§ REQUIRED WORK:
Set down exact lines only, from the line with "f_number: 7.1" through the last line of the material below, with every picture left out.
EXERCISE DATA section start
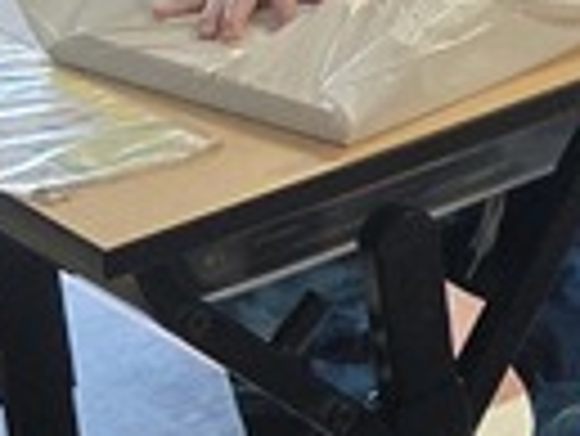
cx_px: 1592
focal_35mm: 183
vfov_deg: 7.9
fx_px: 3069
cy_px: -297
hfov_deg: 9.2
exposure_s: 1/120
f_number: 1.8
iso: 250
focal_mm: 5.4
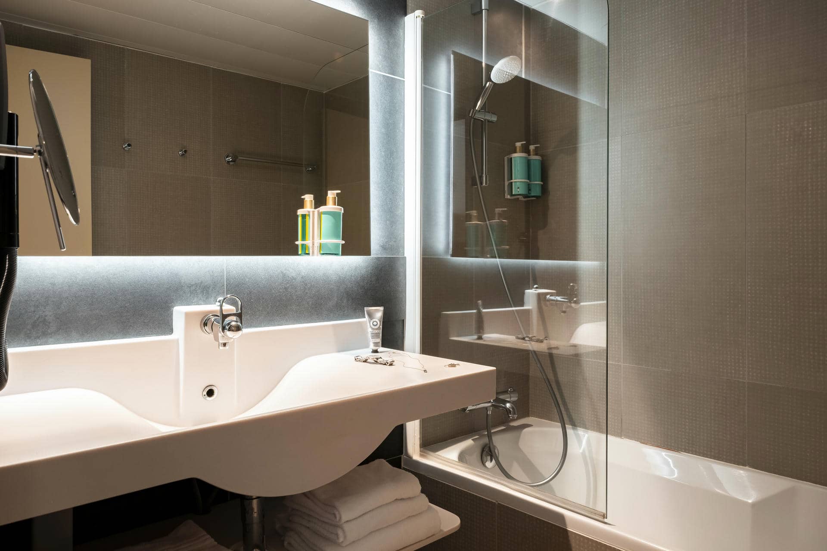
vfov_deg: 53.1
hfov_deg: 73.7
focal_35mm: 24
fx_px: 551
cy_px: 276
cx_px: 414
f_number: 7.1
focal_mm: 16
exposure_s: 1/5
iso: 80
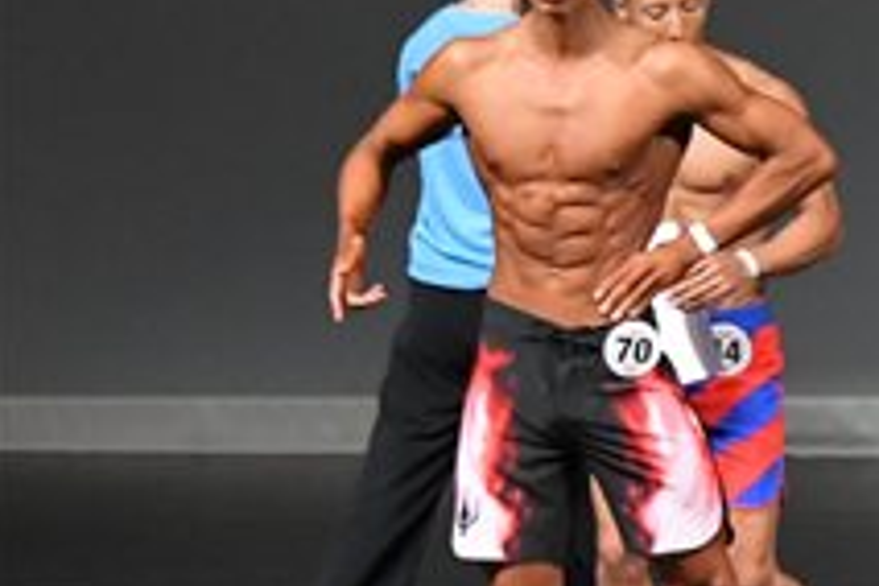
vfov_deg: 2.2
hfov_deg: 3.3
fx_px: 14942
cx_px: 1591
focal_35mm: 612
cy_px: 351
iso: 4000
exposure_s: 1/400
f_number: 5.6
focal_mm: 112
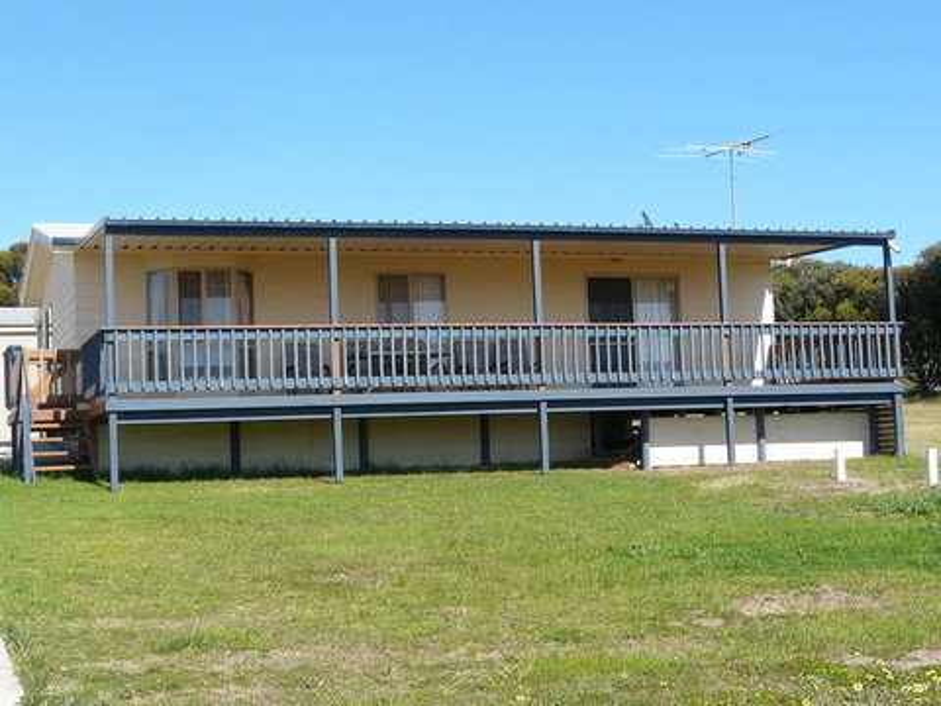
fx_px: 1549
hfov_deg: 33.8
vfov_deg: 25.7
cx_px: 470
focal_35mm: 57
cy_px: 353
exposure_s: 1/640
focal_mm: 5.9
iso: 100
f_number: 4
EXERCISE DATA section end
§ FINISHED TASK:
f_number: 7.1
focal_mm: 16
exposure_s: 1/5
iso: 80
vfov_deg: 2.2
hfov_deg: 3.3
fx_px: 14942
cx_px: 1591
focal_35mm: 612
cy_px: 351
iso: 4000
exposure_s: 1/400
f_number: 5.6
focal_mm: 112
fx_px: 1549
hfov_deg: 33.8
vfov_deg: 25.7
cx_px: 470
focal_35mm: 57
cy_px: 353
exposure_s: 1/640
focal_mm: 5.9
iso: 100
f_number: 4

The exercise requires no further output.